Until now, Europe’s leading satellite makers have said only that they are looking at working together to create greater scale in a sector marred by heavy losses, as the rapid growth of Musk’s Starlink network dominates low Earth orbit.
Although still at an early stage, talks have progressed far enough to earn a code-name inside Airbus and a preferred structure with a new company combining satellite assets, rather than one partner buying assets from the rest, the people said.
Leonardo CEO Roberto Cingolani told Reuters the talks involved various technical discussions and confirmed the intended structure would be based on the MBDA model.
“That’s the one; it is hard that it can be anything else,” he said on the sidelines of an event in Rome.
Airbus and Thales declined to comment.
The merger proposals are separate from job cuts to be unveiled this week and could take years to implement, one source said. But together, they represent a multi-speed effort to bring Europe’s struggling space sector into shape to face competition.
Europe’s top satellite makers have traditionally focused on complex spacecraft in geostationary orbit but have been hit by the arrival of cheap tiny satellites in low Earth orbit. Cingolani said satellites would become 75% of the space economy.
JOB CUTS
Talks to reshape the industry’s long-term structure come as thousands of Airbus workers await details of space and defence job cuts to be presented to unions on Wednesday and Thursday.
Airbus said in October it would cut up to 2,500 jobs, or 7% of its Defence and Space division, by mid-2026.
Thales, which has two existing alliances with Leonardo in satellites and services, is in talks with unions over plans to cut 1,300 space-related positions.
The bulk of the Airbus job cuts are expected to fall in the 2-billion-euro ($2.10 billion) space systems business, reeling from 1.5 billion euros of recent charges, industry sources said.
Airbus has most of its space activities in France. Defence and Space divisional headquarters in Germany are also seen likely to be scaled back, while Britain faces concerns over the future of at least one plant. Spain faces pressure in defence.
The four nations founded Airbus over 50 years ago and the share of any cost cutting is a politically sensitive topic.

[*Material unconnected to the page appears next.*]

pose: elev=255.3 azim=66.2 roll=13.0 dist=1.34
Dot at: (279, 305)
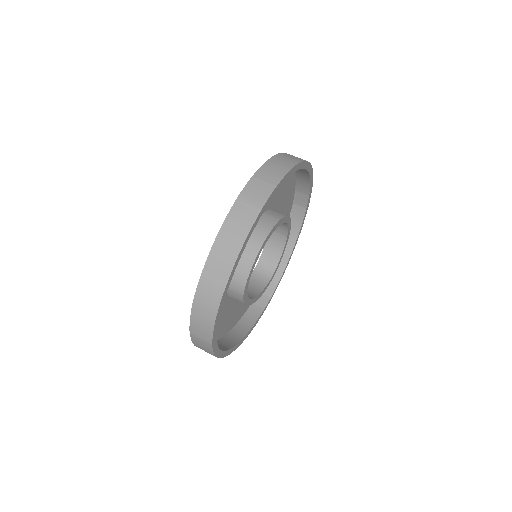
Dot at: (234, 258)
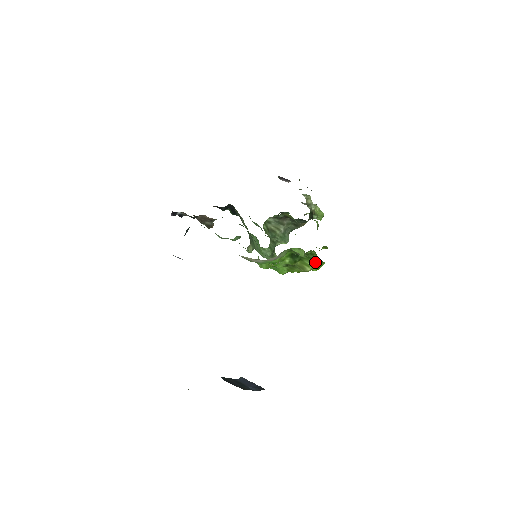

Airbus has said cuts are expected to be achieved through voluntary schemes.
The emerging bromance between space companies via “Project Bromo” and its vision of a European satellite champion is expected to take longer, following years of stalled efforts.
MBDA was founded in 2001 through the merger of Anglo-French Matra BAe Dynamics, France’s Aerospatiale Matra Missiles and missile activities of Anglo-Italian Alenia Marconi Systems.

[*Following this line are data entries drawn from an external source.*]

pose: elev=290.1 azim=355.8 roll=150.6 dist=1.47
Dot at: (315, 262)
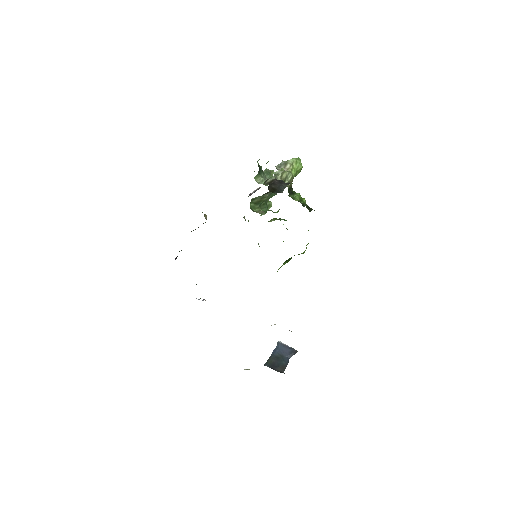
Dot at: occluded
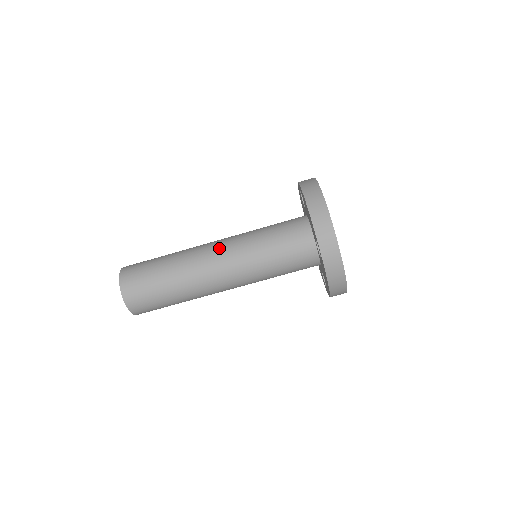
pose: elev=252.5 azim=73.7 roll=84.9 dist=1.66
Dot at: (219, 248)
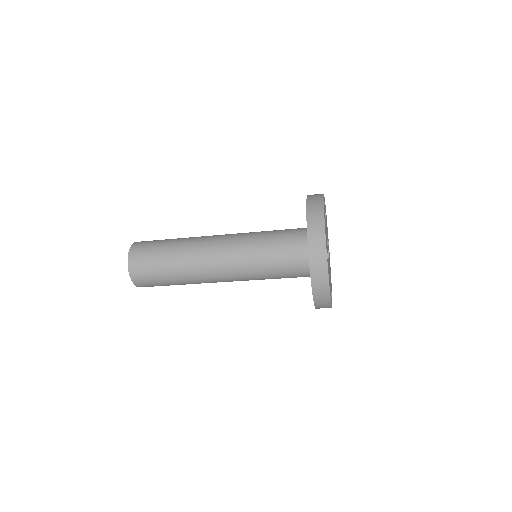
Dot at: (225, 276)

It is owned by groups descended from the founders – Airbus, BAE and Leonardo – with the first two having most control.
Just months after helping to set up the world’s second-largest missile maker, Airbus’ then-parent EADS pledged to “pursue the necessary restructuring” of the space industry.
More than two decades later, Europe’s satellite firms have so far been unable to overcome competition concerns among other hurdles despite sporadic sets of talks over that period.
“The MBDA model is being discussed, but technicalities of governance could be different,” Cingolani said.